Stored entries
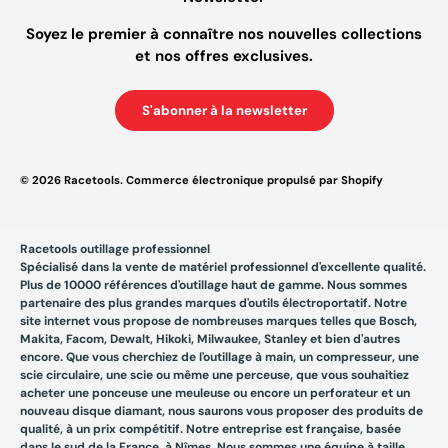
Soyez le premier à connaître nos nouvelles collections
et nos offres exclusives.
S'abonner à la newsletter
© 2026
Racetools
.
Commerce électronique propulsé par Shopify
Racetools outillage professionnel
Spécialisé dans la vente de matériel professionnel d'excellente qualité.
Plus de 10000 références d'outillage haut de gamme. Nous sommes
partenaire des plus grandes marques d'outils électroportatif. Notre
site internet vous propose de nombreuses marques telles que Bosch,
Makita, Facom, Dewalt, Hikoki, Milwaukee, Stanley et bien d'autres
encore. Que vous cherchiez de l'outillage à main, un compresseur, une
scie circulaire, une scie ou même une perceuse, que vous souhaitiez
acheter une ponceuse une meuleuse ou encore un perforateur et un
nouveau disque diamant, nous saurons vous proposer des produits de
qualité, à un prix compétitif. Notre entreprise est française, basée
dans le sud de la France, à Nîmes. Nous sommes une équipe à taille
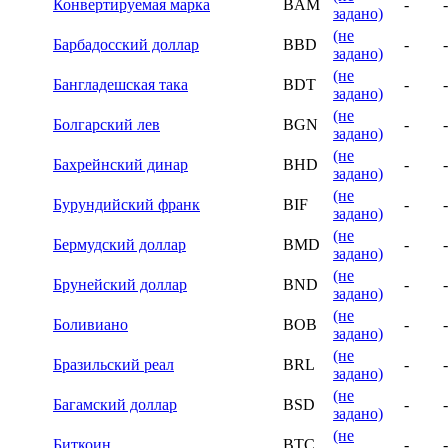
Конвертируемая марка
BAM
-
-
задано)
(не
Барбадосский доллар
BBD
-
-
задано)
(не
Бангладешская така
BDT
-
-
задано)
(не
Болгарский лев
BGN
-
-
задано)
(не
Бахрейнский динар
BHD
-
-
задано)
(не
Бурундийский франк
BIF
-
-
задано)
(не
Бермудский доллар
BMD
-
-
задано)
(не
Брунейский доллар
BND
-
-
задано)
(не
Боливиано
BOB
-
-
задано)
(не
Бразильский реал
BRL
-
-
задано)
(не
Багамский доллар
BSD
-
-
задано)
(не
Биткоин
BTC
-
-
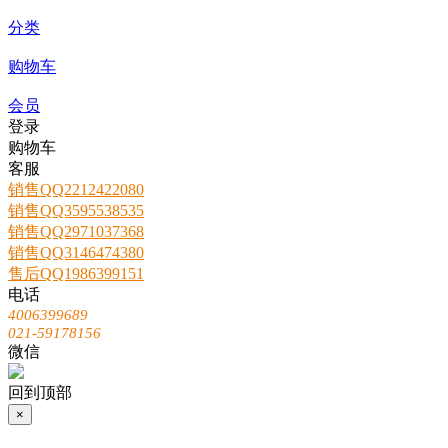
分类
购物车
会员
登录
购物车
客服
销售QQ2212422080
销售QQ3595538535
销售QQ2971037368
销售QQ3146474380
售后QQ1986399151
电话
4006399689
021-59178156
微信
回到顶部
×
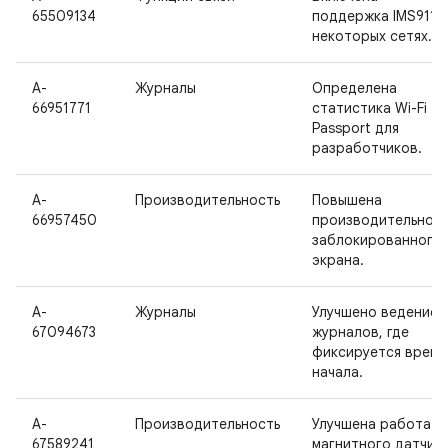
65509134
поддержка IMS911 в
некоторых сетях.
A-
Журналы
Определена
66951771
статистика Wi-Fi
Passport для
разработчиков.
A-
Производительность
Повышена
66957450
производительност
заблокированного
экрана.
A-
Журналы
Улучшено ведение
67094673
журналов, где
фиксируется время
начала.
A-
Производительность
Улучшена работа
67589241
магнитного датчика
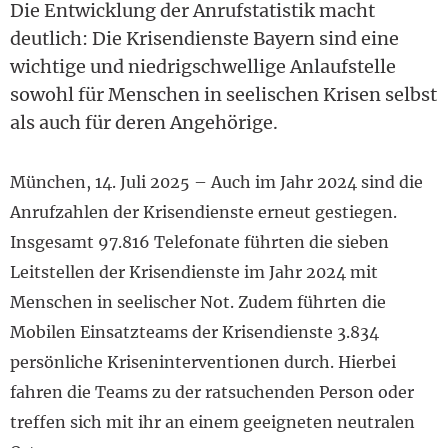
Die Entwicklung der Anrufstatistik macht
deutlich: Die Krisendienste Bayern sind eine
wichtige und niedrigschwellige Anlaufstelle
sowohl für Menschen in seelischen Krisen selbst
als auch für deren Angehörige.
München, 14. Juli 2025 – Auch im Jahr 2024 sind die
Anrufzahlen der Krisendienste erneut gestiegen.
Insgesamt 97.816 Telefonate führten die sieben
Leitstellen der Krisendienste im Jahr 2024 mit
Menschen in seelischer Not. Zudem führten die
Mobilen Einsatzteams der Krisendienste 3.834
persönliche Kriseninterventionen durch. Hierbei
fahren die Teams zu der ratsuchenden Person oder
treffen sich mit ihr an einem geeigneten neutralen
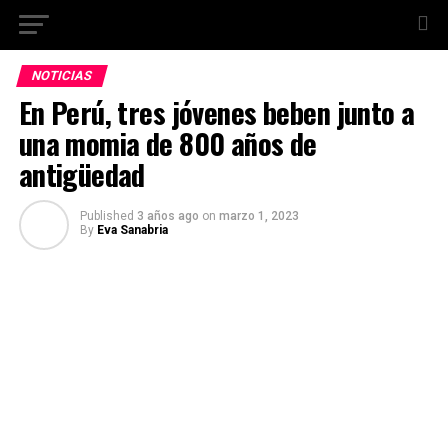
NOTICIAS
En Perú, tres jóvenes beben junto a
una momia de 800 años de
antigüedad
Published
3 años ago
on
marzo 1, 2023
By
Eva Sanabria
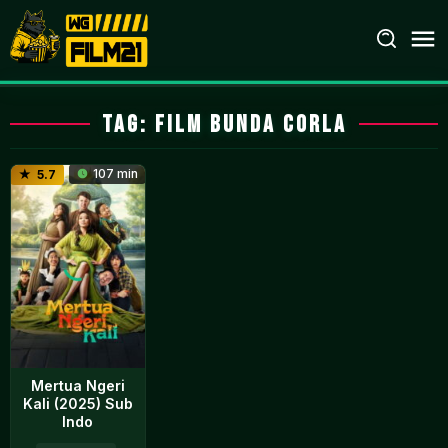
Loncat
ke
konten
Tag:
film Bunda Corla
107 min
5.7
Mertua Ngeri
Kali (2025) Sub
Indo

Work instructions |
Rewrite the text of all the records above, changing every "Журналы" to "Логи" and keeping everything else the same. Omit the pictures.

Completed task |
Soyez le premier à connaître nos nouvelles collections
et nos offres exclusives.
S'abonner à la newsletter
© 2026
Racetools
.
Commerce électronique propulsé par Shopify
Racetools outillage professionnel
Spécialisé dans la vente de matériel professionnel d'excellente qualité.
Plus de 10000 références d'outillage haut de gamme. Nous sommes
partenaire des plus grandes marques d'outils électroportatif. Notre
site internet vous propose de nombreuses marques telles que Bosch,
Makita, Facom, Dewalt, Hikoki, Milwaukee, Stanley et bien d'autres
encore. Que vous cherchiez de l'outillage à main, un compresseur, une
scie circulaire, une scie ou même une perceuse, que vous souhaitiez
acheter une ponceuse une meuleuse ou encore un perforateur et un
nouveau disque diamant, nous saurons vous proposer des produits de
qualité, à un prix compétitif. Notre entreprise est française, basée
dans le sud de la France, à Nîmes. Nous sommes une équipe à taille
Конвертируемая марка
BAM
-
-
задано)
(не
Барбадосский доллар
BBD
-
-
задано)
(не
Бангладешская така
BDT
-
-
задано)
(не
Болгарский лев
BGN
-
-
задано)
(не
Бахрейнский динар
BHD
-
-
задано)
(не
Бурундийский франк
BIF
-
-
задано)
(не
Бермудский доллар
BMD
-
-
задано)
(не
Брунейский доллар
BND
-
-
задано)
(не
Боливиано
BOB
-
-
задано)
(не
Бразильский реал
BRL
-
-
задано)
(не
Багамский доллар
BSD
-
-
задано)
(не
Биткоин
BTC
-
-
分类
购物车
会员
登录
购物车
客服
销售QQ2212422080
销售QQ3595538535
销售QQ2971037368
销售QQ3146474380
售后QQ1986399151
电话
4006399689
021-59178156
微信
回到顶部
×
65509134
поддержка IMS911 в
некоторых сетях.
A-
Логи
Определена
66951771
статистика Wi-Fi
Passport для
разработчиков.
A-
Производительность
Повышена
66957450
производительност
заблокированного
экрана.
A-
Логи
Улучшено ведение
67094673
журналов, где
фиксируется время
начала.
A-
Производительность
Улучшена работа
67589241
магнитного датчика
Die Entwicklung der Anrufstatistik macht
deutlich: Die Krisendienste Bayern sind eine
wichtige und niedrigschwellige Anlaufstelle
sowohl für Menschen in seelischen Krisen selbst
als auch für deren Angehörige.
München, 14. Juli 2025 – Auch im Jahr 2024 sind die
Anrufzahlen der Krisendienste erneut gestiegen.
Insgesamt 97.816 Telefonate führten die sieben
Leitstellen der Krisendienste im Jahr 2024 mit
Menschen in seelischer Not. Zudem führten die
Mobilen Einsatzteams der Krisendienste 3.834
persönliche Kriseninterventionen durch. Hierbei
fahren die Teams zu der ratsuchenden Person oder
treffen sich mit ihr an einem geeigneten neutralen
NOTICIAS
En Perú, tres jóvenes beben junto a
una momia de 800 años de
antigüedad
Published
3 años ago
on
marzo 1, 2023
By
Eva Sanabria
Loncat
ke
konten
Tag:
film Bunda Corla
107 min
5.7
Mertua Ngeri
Kali (2025) Sub
Indo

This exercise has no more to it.